December 17, 2010

West Lincoln wind group stages protest at Liberal dinner

Amanda Street, 16 December 2010

The West Lincoln Wind Action Group isn’t going anywhere.

That’s the message that 50 or so members of the community group planned to deliver to Premier Dalton McGuinty Monday, Nov. 29.

Wind Concerns Ontario, an umbrella group which represents 53 community groups from across Ontario including WLWAG, planned a protest outside of Liuna Station in Stoney Creek Monday, where McGuinty was to attend a Liberal party dinner. The group, which opposes industrial wind turbines, was joined by the Ontario Public Service Employees Union outside the James Street banquet hall Monday to greet the premier with placards and protest. Instead, the protest fell on deaf ears as McGuinty slipped past the protesting citizens to the awaiting dinner.

“When taxpayers and residents are concerned about something, you would think that (McGuinty) would have the decency to come out and talk to us,” said Cam Pritchard, Caistor Centre resident and spokesperson for WLWAG. “We were there to educate the premier on the issue.”

At issue in West Lincoln is a lack of health studies on the impacts of industrial wind turbines on nearby residents. Pritchard said green energy legislation passed through much like abestos and smoking did years ago.

“I grew up with abestos, playing with abestos clay and working with it in my working life,” said Prichard. “And then the government said don’t touch it, well I have been touching it my whole life and am at risk.
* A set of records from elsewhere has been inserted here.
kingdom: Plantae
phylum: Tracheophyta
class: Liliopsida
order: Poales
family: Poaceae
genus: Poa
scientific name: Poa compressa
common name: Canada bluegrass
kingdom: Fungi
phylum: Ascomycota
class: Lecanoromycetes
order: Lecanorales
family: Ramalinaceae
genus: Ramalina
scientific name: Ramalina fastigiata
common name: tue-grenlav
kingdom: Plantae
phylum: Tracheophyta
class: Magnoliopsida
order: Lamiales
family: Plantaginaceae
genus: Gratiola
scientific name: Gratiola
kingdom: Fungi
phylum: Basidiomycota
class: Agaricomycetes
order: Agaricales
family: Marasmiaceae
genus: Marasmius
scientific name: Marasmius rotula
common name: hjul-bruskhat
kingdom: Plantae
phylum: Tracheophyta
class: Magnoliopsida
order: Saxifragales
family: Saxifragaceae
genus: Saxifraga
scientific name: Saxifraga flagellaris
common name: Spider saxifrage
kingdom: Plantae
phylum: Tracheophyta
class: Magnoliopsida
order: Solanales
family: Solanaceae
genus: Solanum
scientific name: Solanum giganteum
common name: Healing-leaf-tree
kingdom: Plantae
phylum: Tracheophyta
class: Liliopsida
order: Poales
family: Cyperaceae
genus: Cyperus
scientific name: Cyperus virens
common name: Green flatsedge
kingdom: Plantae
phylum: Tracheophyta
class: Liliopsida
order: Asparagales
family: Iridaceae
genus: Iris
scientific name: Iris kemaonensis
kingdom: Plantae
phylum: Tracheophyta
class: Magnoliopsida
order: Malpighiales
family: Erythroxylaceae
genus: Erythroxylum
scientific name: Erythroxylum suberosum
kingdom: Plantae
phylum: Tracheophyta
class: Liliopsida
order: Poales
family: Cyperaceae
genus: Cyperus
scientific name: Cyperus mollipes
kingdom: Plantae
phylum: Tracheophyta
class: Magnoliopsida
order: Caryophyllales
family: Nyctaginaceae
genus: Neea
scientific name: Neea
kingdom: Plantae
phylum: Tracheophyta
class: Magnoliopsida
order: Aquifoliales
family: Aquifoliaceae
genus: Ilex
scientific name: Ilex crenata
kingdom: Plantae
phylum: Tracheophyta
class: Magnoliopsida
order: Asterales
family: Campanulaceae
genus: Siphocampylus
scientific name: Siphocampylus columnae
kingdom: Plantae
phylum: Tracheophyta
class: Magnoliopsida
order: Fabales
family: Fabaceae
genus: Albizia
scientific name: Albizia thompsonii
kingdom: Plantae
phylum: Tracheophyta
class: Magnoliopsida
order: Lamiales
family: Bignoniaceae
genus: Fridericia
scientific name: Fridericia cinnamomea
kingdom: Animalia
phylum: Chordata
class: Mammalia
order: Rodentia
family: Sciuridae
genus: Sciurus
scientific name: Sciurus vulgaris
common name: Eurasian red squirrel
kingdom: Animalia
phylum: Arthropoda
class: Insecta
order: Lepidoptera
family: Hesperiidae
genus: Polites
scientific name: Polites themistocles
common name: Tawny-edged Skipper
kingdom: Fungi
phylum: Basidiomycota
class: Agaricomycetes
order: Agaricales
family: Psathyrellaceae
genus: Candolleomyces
It’s the same with the turbines, they are being passed through without any clear studies.”

While the premier ducked past protesters Monday, he did briefly comment on the situation during his remarks before the 600 people at the dinner according to reports in the Hamilton Spectator. He said their presence “speaks to a healthy democracy. I respect their commitment to their cause.”

The West Lincoln group was formed in response to an IPC Energy proposal to construct five industrial wind turbines in the township. Made up of more than 100 concerned citizens, the group was successful in encouraging municipal council to join the more than 70 Ontario municipalities by passing a resolution calling for a moratorium on the development of wind turbines.

More than 450 concerned citizens gathered at WLWAG’s first public event, a public meeting which took place on Nov. 10 at Caistor Centre School. The event included several speakers who discussed the impact turbines in their community have had on their lives.